------ EXCERPTED DATA

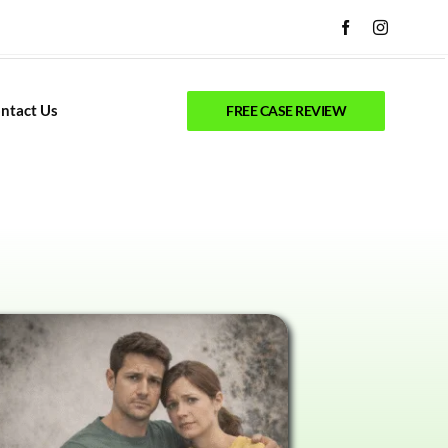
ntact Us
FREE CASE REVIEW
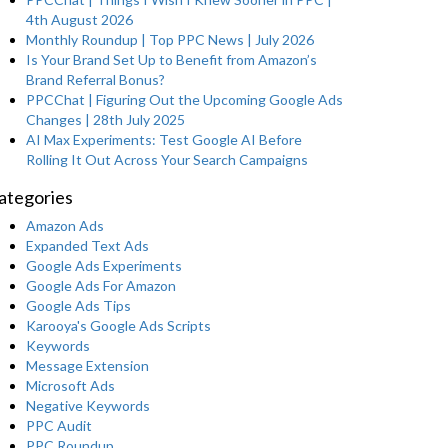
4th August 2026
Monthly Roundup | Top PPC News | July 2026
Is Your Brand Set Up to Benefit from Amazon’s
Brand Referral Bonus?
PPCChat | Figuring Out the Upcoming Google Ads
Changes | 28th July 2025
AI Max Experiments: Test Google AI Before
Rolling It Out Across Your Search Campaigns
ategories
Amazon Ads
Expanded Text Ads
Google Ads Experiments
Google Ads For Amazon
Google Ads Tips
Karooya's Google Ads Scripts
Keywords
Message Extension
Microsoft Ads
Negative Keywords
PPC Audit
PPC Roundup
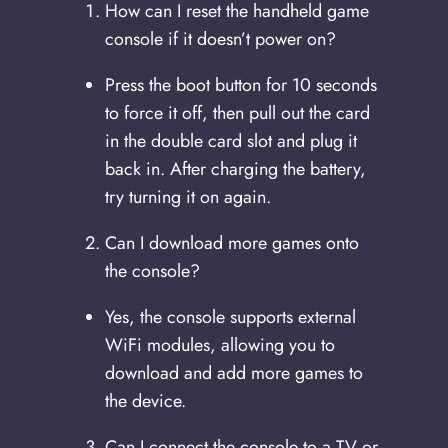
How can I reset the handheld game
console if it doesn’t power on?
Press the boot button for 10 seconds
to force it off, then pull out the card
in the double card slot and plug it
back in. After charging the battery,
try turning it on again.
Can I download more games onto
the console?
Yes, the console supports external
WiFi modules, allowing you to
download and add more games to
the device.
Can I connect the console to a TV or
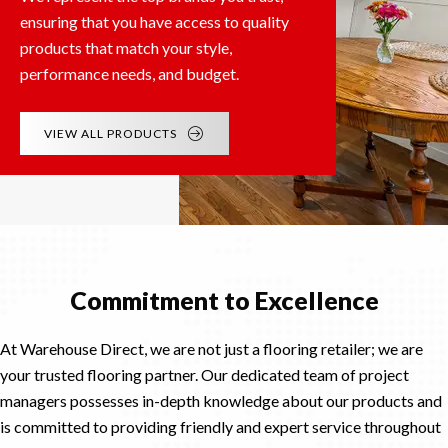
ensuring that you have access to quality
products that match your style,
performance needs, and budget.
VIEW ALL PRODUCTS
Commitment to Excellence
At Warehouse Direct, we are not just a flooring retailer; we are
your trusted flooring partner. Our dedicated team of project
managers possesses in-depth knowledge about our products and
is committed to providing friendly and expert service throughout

------------
------ EXCERPTED DATA

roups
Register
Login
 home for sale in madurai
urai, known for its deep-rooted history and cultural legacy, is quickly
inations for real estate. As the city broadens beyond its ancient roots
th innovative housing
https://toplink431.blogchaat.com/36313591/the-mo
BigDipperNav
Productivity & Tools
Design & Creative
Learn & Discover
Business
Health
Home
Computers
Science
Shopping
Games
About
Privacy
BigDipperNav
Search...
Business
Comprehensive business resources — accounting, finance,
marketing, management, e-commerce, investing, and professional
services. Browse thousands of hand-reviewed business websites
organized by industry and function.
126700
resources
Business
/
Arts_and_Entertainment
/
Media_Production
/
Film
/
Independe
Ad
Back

------------

_ABOUT THIS TASK_: Copy out each line of the entries that holds "Roundup".

_ANSWER SECTION_:
Monthly Roundup | Top PPC News | July 2026
PPC Roundup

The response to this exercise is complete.